# Cluster

Some helpful links:

- https://docs.voxel51.com/tutorials/clustering.html
- https://docs.voxel51.com/tutorials/dimension_reduction.html

In [None]:
# folder setup
import os
path_samples = os.path.abspath(os.getcwd()) + '/screenshots/'

# essentials ...
import sys, math
def progress_bar(count_value, total):
    filled_up_Length = int(math.floor(100 * count_value / total)) + 1
    bar = '=' * filled_up_Length + '-' * (100 - filled_up_Length)
    sys.stdout.write('[%s]\r' %(bar))
    sys.stdout.flush()

def done():
    print('\n\nDone 👍🏻\n')

## Install FiftyOne

In [None]:
!pip uninstall -y opencv-python
!pip install -U fiftyone torch torchvision umap-learn scikit-learn
!fiftyone plugins download https://github.com/jacobmarks/clustering-plugin

## Prepare Dataset

In [None]:
import os, csv, json
import fiftyone as fo

dataset = fo.Dataset('ludens')

# open the wikidata query file to link wikidata_id in filename and csv 
with open('query.csv') as games_data:

    # load reformated mobygames platforms file to get proper platform label
    with open('platforms_reformatted.json') as platforms_data:
        games_rows = csv.reader(games_data, delimiter=',', quotechar='"')
        games = {}
        platforms = json.load(platforms_data)

        # save game title and country of origin in tuple
        for game in games_rows:
            games[game[0].split('/')[-1]] = {
                'title': game[1],
                'countries': game[4].replace(',', '|') 
            }

        # go through all screenshots in the samples folder
        for path, folders, files in os.walk(path_samples):

            sample_count = 0
            
            for screenshot in files:
                
                filepath = os.path.join(path, screenshot)

                wikidata_id = screenshot.split('_')[0]

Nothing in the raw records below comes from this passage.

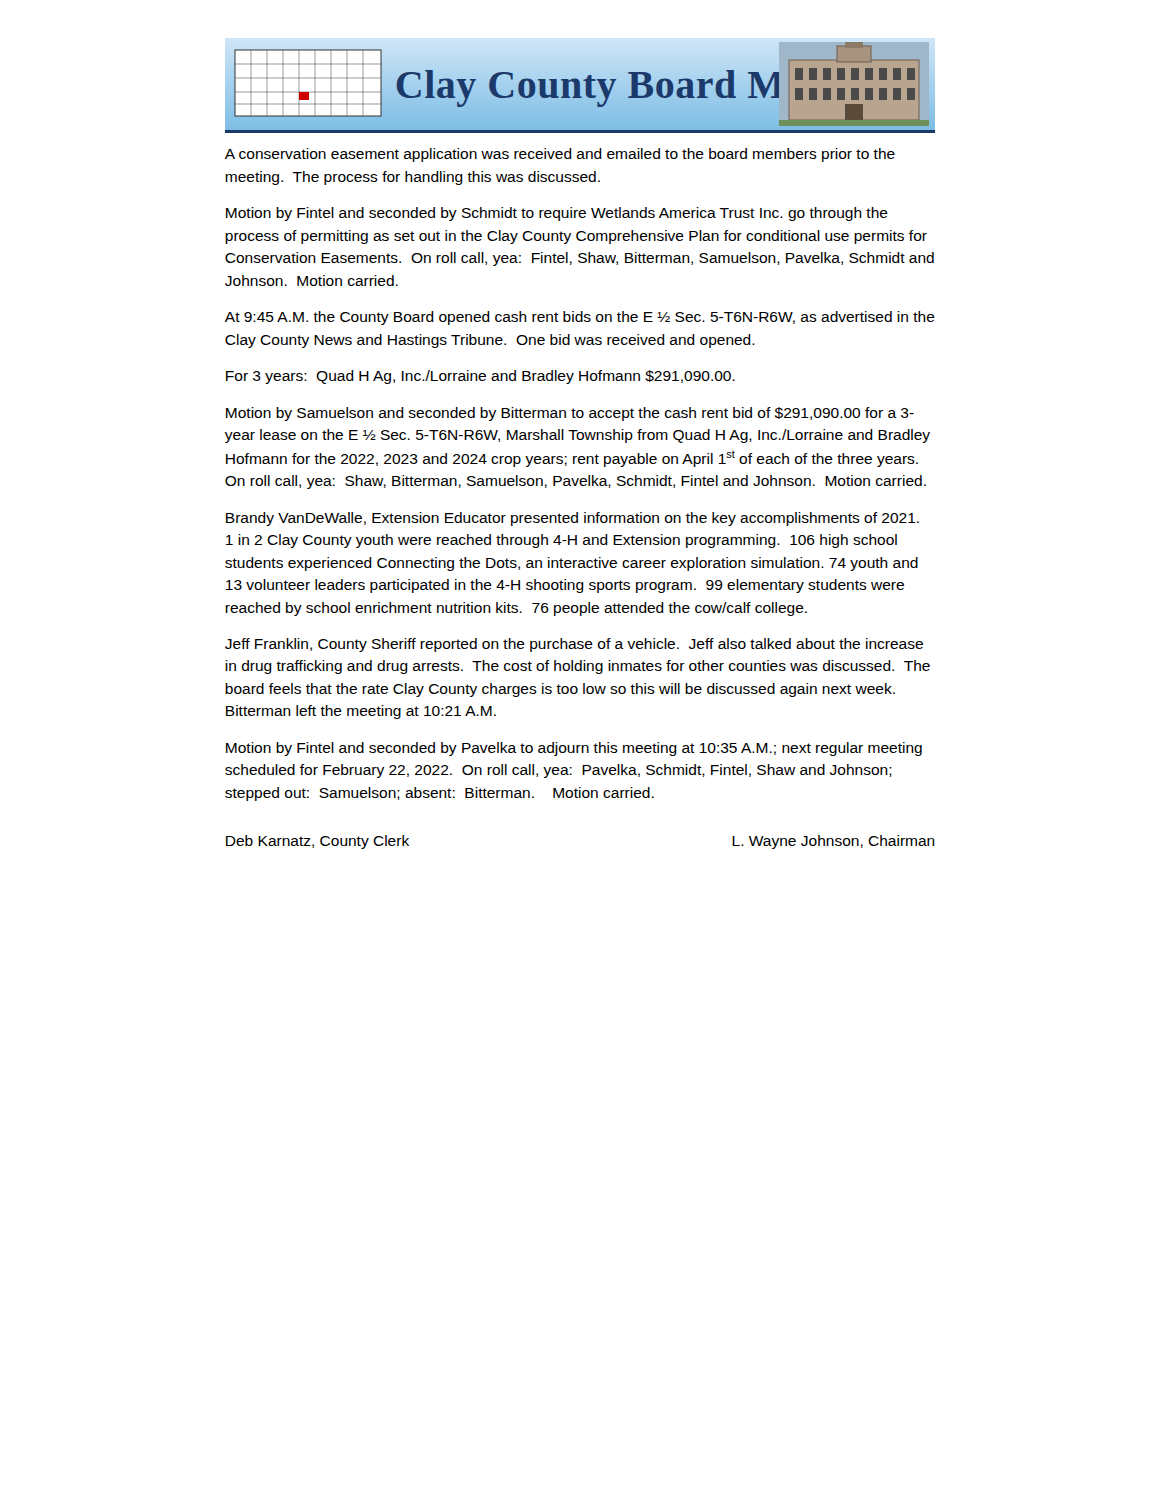Clay County Board Minutes
A conservation easement application was received and emailed to the board members prior to the meeting. The process for handling this was discussed.
Motion by Fintel and seconded by Schmidt to require Wetlands America Trust Inc. go through the process of permitting as set out in the Clay County Comprehensive Plan for conditional use permits for Conservation Easements. On roll call, yea: Fintel, Shaw, Bitterman, Samuelson, Pavelka, Schmidt and Johnson. Motion carried.
At 9:45 A.M. the County Board opened cash rent bids on the E ½ Sec. 5-T6N-R6W, as advertised in the Clay County News and Hastings Tribune. One bid was received and opened.
For 3 years: Quad H Ag, Inc./Lorraine and Bradley Hofmann $291,090.00.
Motion by Samuelson and seconded by Bitterman to accept the cash rent bid of $291,090.00 for a 3-year lease on the E ½ Sec. 5-T6N-R6W, Marshall Township from Quad H Ag, Inc./Lorraine and Bradley Hofmann for the 2022, 2023 and 2024 crop years; rent payable on April 1st of each of the three years. On roll call, yea: Shaw, Bitterman, Samuelson, Pavelka, Schmidt, Fintel and Johnson. Motion carried.
Brandy VanDeWalle, Extension Educator presented information on the key accomplishments of 2021. 1 in 2 Clay County youth were reached through 4-H and Extension programming. 106 high school students experienced Connecting the Dots, an interactive career exploration simulation. 74 youth and 13 volunteer leaders participated in the 4-H shooting sports program. 99 elementary students were reached by school enrichment nutrition kits. 76 people attended the cow/calf college.
Jeff Franklin, County Sheriff reported on the purchase of a vehicle. Jeff also talked about the increase in drug trafficking and drug arrests. The cost of holding inmates for other counties was discussed. The board feels that the rate Clay County charges is too low so this will be discussed again next week.
Bitterman left the meeting at 10:21 A.M.
Motion by Fintel and seconded by Pavelka to adjourn this meeting at 10:35 A.M.; next regular meeting scheduled for February 22, 2022. On roll call, yea: Pavelka, Schmidt, Fintel, Shaw and Johnson; stepped out: Samuelson; absent: Bitterman. Motion carried.
Deb Karnatz, County Clerk
L. Wayne Johnson, Chairman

                title = games[wikidata_id]['title']
                try:
                    platform = platforms[screenshot.split('_')[3]]['platform_name']
                except:
                    platform = ''
                years = screenshot.split('_')[1]
                years = years.split('-')
                countries = games[wikidata_id]['countries']

                sample = fo.Sample(filepath=filepath)

                sample['wikidata_id'] = wikidata_id
                sample['title'] = title
                sample['platform'] = platform
                sample['years'] = years
                sample['countries'] = countries
            
                dataset.add_sample(sample)

                sample_count += 1
                progress_bar(sample_count, len(files))

done()
print(dataset)

In [None]:
session = fo.launch_app(dataset, auto=False)

Open [FiftyOne 🔗](http://localhost:5151).

### Calculate Embeddings

In [None]:
import fiftyone.brain as fob
import fiftyone.zoo as foz

resnet50 = foz.load_zoo_model("resnet50-imagenet-torch")

dataset.compute_embeddings(
    resnet50,
    embeddings_field="resnet50_embeddings"
)

### Compute Visualisations

#### UMAP
- default parameters
- lower minimal distance and less neighbours to break up global structures
- enlargen minimal distance and have more neighbours to pack the vis tighter
- [fiftyone.brain.visualization.UMAPVisualizationConfig](https://docs.voxel51.com/api/fiftyone.brain.visualization.html#fiftyone.brain.visualization.UMAPVisualizationConfig)

In [None]:
res = fob.compute_visualization(
    dataset,
    embeddings="resnet50_embeddings",
    method="umap",
    brain_key="resnet50_umap_nn100_vis",
    num_neighbors=100
)

dataset.set_values("resnet50_umap_nn100", res.current_points)

In [None]:
res = fob.compute_visualization(
    dataset,
    embeddings="resnet50_embeddings",
    method="umap",
    brain_key="resnet50_umap_md0001_nn5_vis",
    min_dist=0.001,
    num_neighbors=5
)

dataset.set_values("resnet50_umap_md0001_nn5", res.current_points)